課題: 「Reading left to」を含む行からレコードの最後までの範囲を、「chart」を「graph」に置き換えて書き直すこと。ほかは変えず、画像は答えに含めない。

データ一覧:
>>>

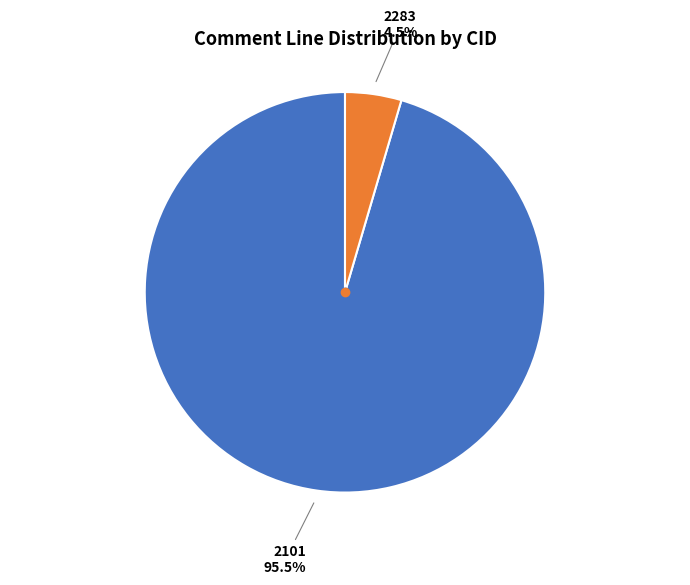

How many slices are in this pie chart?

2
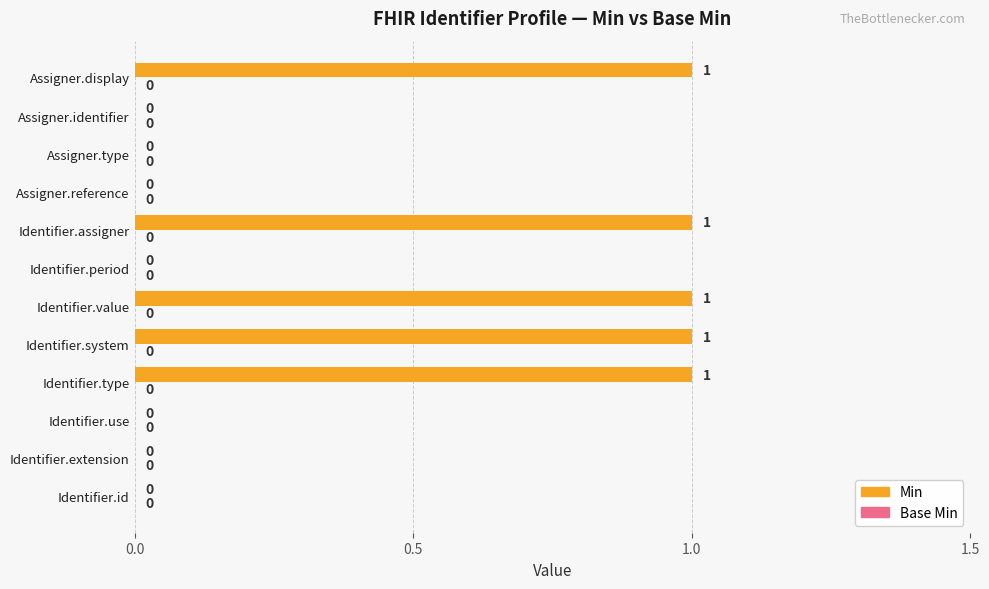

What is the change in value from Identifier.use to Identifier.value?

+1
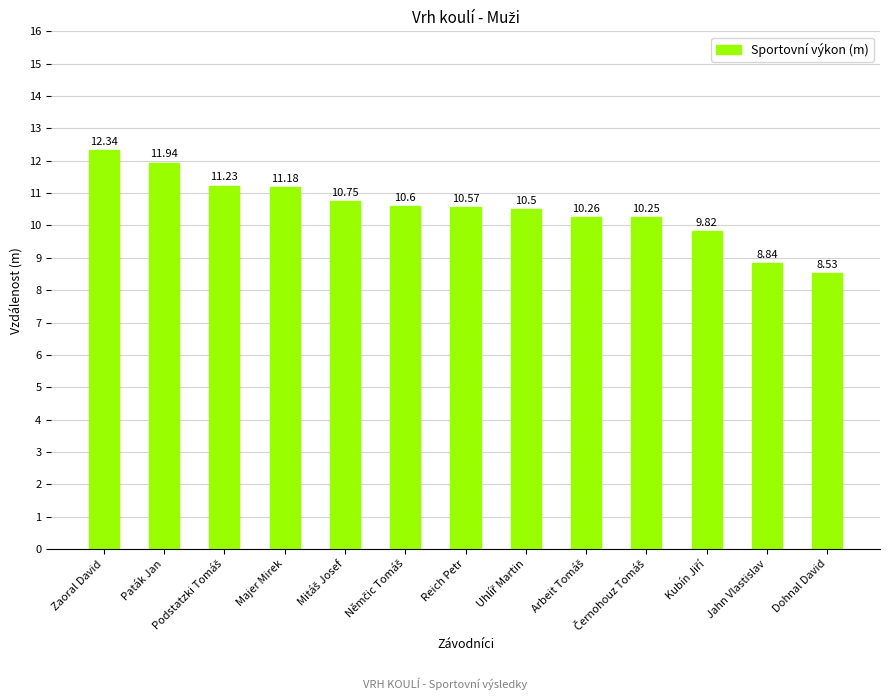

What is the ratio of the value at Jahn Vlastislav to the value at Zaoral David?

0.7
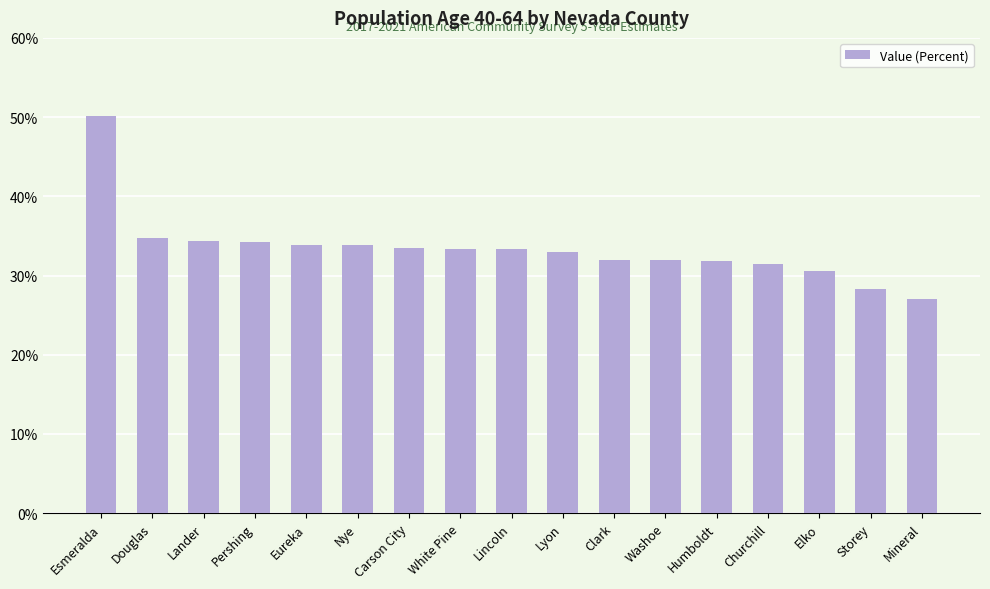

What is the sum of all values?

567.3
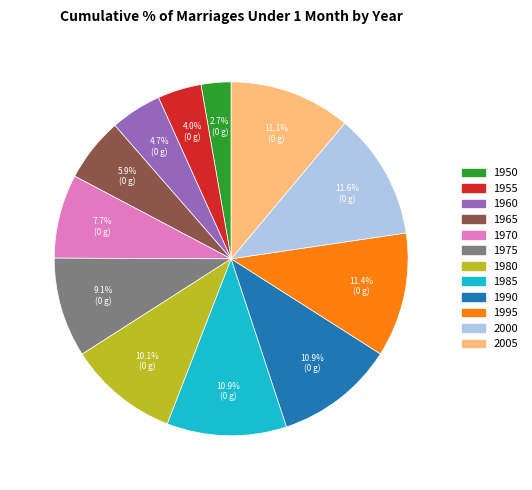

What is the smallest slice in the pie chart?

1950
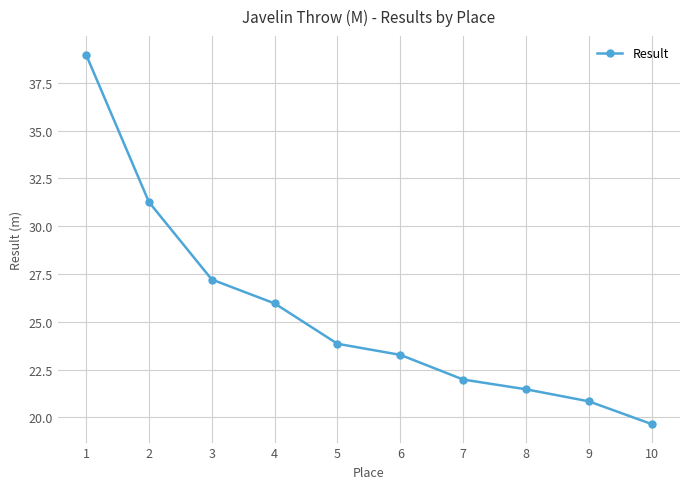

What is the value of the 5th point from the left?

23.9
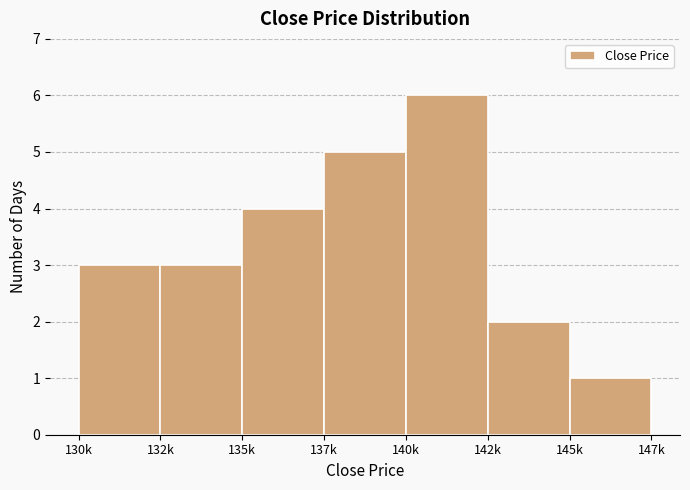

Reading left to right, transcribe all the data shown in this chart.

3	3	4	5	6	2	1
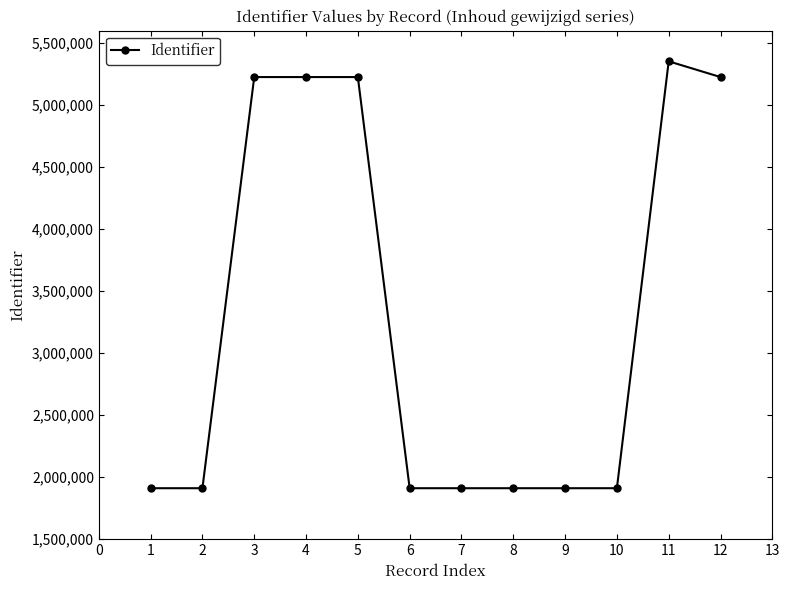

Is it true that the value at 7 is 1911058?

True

<<<

解答:
Reading left to right, transcribe all the data shown in this graph.

3	3	4	5	6	2	1

Is it true that the value at 7 is 1911058?

True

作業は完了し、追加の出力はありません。